──────── MATERIAL FOR THIS EXERCISE

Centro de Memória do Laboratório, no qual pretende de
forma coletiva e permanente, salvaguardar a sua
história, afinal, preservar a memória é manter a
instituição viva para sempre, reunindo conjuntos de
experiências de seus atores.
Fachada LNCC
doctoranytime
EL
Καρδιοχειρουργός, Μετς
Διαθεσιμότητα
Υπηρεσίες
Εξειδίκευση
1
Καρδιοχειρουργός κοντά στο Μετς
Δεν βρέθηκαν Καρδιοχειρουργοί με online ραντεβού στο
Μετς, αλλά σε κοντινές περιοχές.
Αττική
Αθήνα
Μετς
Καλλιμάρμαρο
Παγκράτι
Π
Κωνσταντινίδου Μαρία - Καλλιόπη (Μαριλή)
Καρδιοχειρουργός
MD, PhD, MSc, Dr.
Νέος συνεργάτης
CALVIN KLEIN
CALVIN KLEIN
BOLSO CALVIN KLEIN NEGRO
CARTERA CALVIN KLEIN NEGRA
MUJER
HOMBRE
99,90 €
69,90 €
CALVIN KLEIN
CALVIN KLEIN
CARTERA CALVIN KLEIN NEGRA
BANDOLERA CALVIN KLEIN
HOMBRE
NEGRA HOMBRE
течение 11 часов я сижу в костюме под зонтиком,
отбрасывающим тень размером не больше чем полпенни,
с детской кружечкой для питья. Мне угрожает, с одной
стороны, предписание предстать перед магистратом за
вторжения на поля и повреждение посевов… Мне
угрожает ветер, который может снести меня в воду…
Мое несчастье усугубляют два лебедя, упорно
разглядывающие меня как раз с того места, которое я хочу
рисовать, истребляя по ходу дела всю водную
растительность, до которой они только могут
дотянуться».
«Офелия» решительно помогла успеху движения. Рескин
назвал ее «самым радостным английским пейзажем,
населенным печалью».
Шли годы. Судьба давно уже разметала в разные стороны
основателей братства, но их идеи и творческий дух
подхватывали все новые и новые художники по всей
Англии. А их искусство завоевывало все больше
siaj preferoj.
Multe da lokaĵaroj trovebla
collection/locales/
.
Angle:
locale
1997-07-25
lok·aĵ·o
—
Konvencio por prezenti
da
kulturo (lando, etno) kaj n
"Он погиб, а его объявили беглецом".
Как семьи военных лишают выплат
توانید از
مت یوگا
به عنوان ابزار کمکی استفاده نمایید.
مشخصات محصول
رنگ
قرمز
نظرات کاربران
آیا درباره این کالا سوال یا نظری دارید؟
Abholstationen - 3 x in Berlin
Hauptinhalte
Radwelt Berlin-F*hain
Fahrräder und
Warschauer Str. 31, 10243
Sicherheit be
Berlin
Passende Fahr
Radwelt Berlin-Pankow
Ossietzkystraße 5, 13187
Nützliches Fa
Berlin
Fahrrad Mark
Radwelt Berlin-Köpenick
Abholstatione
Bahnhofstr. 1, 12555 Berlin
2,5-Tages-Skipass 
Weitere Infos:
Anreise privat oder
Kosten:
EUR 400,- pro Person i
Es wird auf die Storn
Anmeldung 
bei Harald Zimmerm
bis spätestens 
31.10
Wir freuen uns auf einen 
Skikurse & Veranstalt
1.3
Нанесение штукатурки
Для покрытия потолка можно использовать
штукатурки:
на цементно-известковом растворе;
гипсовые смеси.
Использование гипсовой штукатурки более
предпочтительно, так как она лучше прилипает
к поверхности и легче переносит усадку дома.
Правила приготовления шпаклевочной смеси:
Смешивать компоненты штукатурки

────────────────
──────── MATERIAL FOR THIS EXERCISE

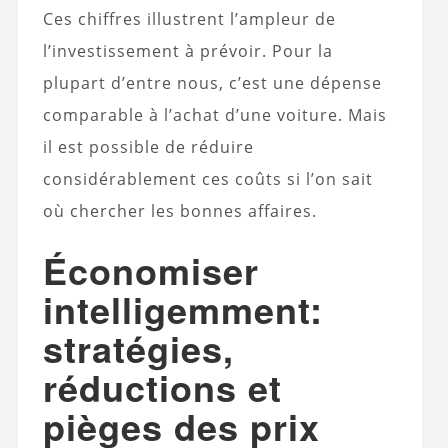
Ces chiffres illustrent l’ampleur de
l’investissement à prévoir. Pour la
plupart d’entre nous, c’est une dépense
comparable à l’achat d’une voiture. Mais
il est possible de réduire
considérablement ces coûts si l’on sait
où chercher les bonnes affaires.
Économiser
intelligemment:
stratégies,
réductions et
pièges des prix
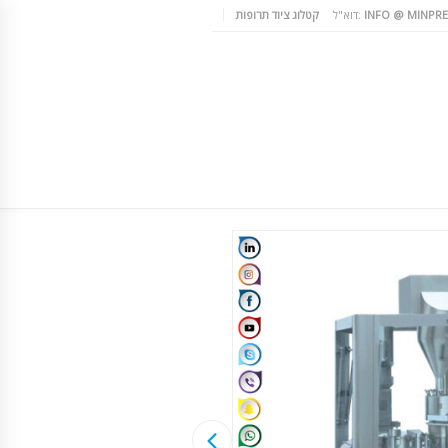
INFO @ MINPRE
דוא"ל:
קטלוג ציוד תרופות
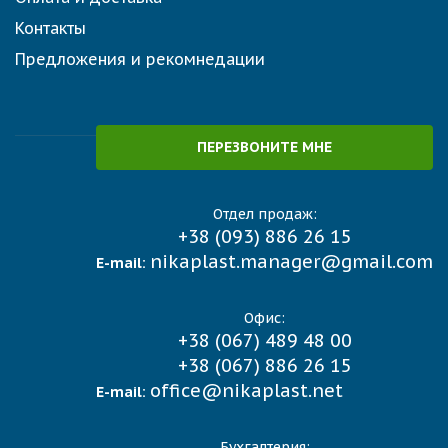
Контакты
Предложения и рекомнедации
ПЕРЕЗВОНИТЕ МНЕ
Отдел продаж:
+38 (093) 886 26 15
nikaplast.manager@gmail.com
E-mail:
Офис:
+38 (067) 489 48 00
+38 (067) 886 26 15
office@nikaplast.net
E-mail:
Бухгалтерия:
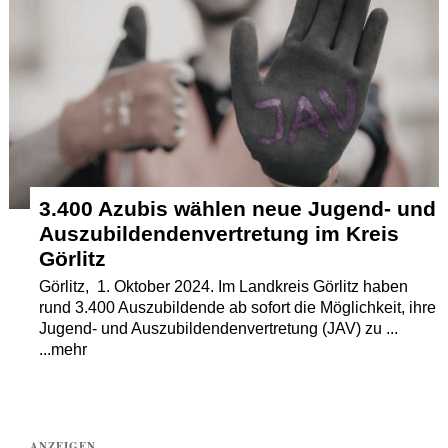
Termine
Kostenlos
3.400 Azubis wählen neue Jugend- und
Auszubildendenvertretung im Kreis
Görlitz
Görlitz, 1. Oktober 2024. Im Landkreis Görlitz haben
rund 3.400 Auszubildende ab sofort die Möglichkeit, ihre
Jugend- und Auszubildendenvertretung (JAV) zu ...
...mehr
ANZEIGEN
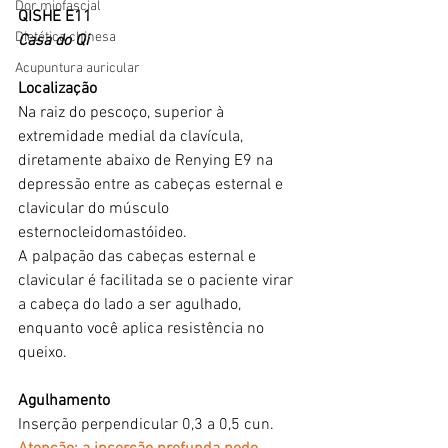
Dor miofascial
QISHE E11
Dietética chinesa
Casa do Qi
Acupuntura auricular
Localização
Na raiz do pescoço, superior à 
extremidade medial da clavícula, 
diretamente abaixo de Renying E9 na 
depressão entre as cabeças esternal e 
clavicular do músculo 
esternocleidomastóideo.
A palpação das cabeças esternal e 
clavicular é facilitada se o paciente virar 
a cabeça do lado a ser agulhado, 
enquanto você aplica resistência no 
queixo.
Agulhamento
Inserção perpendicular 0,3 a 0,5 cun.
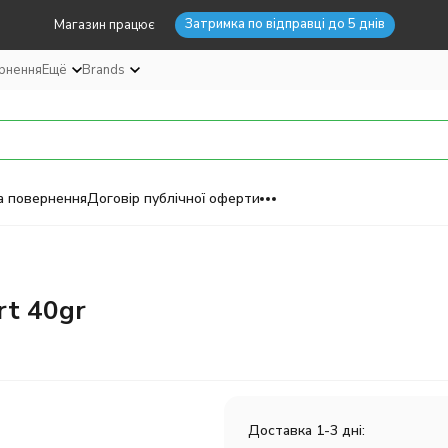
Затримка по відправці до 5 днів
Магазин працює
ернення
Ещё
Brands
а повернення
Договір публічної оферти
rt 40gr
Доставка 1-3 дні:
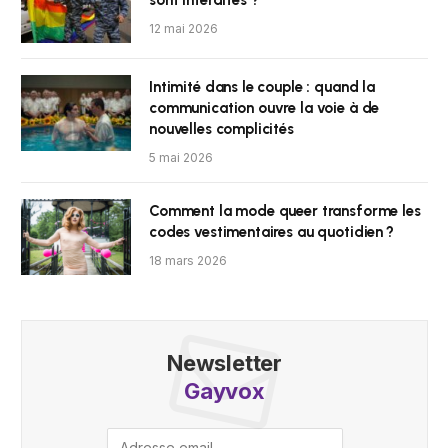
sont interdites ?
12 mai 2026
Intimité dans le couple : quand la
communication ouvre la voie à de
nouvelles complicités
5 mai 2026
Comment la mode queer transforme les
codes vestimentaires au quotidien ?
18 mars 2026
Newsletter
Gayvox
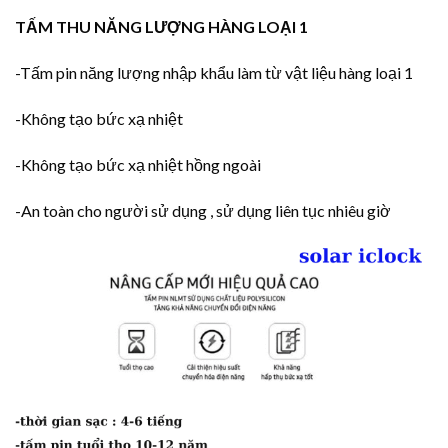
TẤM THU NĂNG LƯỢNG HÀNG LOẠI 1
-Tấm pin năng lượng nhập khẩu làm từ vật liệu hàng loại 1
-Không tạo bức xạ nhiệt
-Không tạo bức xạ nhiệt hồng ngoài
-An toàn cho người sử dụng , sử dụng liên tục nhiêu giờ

────────────────

## [HOW TO COMPLETE THIS TASK]
Look above for the line with "Κωνσταντινίδου Μαρία - Καλλιόπη (Μαριλή)" and the line with "разглядывающие меня как". Retype those two lines and every line between them exactly, adding nothing.

## [ANSWER SECTION]
Κωνσταντινίδου Μαρία - Καλλιόπη (Μαριλή)
Καρδιοχειρουργός
MD, PhD, MSc, Dr.
Νέος συνεργάτης
CALVIN KLEIN
CALVIN KLEIN
BOLSO CALVIN KLEIN NEGRO
CARTERA CALVIN KLEIN NEGRA
MUJER
HOMBRE
99,90 €
69,90 €
CALVIN KLEIN
CALVIN KLEIN
CARTERA CALVIN KLEIN NEGRA
BANDOLERA CALVIN KLEIN
HOMBRE
NEGRA HOMBRE
течение 11 часов я сижу в костюме под зонтиком,
отбрасывающим тень размером не больше чем полпенни,
с детской кружечкой для питья. Мне угрожает, с одной
стороны, предписание предстать перед магистратом за
вторжения на поля и повреждение посевов… Мне
угрожает ветер, который может снести меня в воду…
Мое несчастье усугубляют два лебедя, упорно
разглядывающие меня как раз с того места, которое я хочу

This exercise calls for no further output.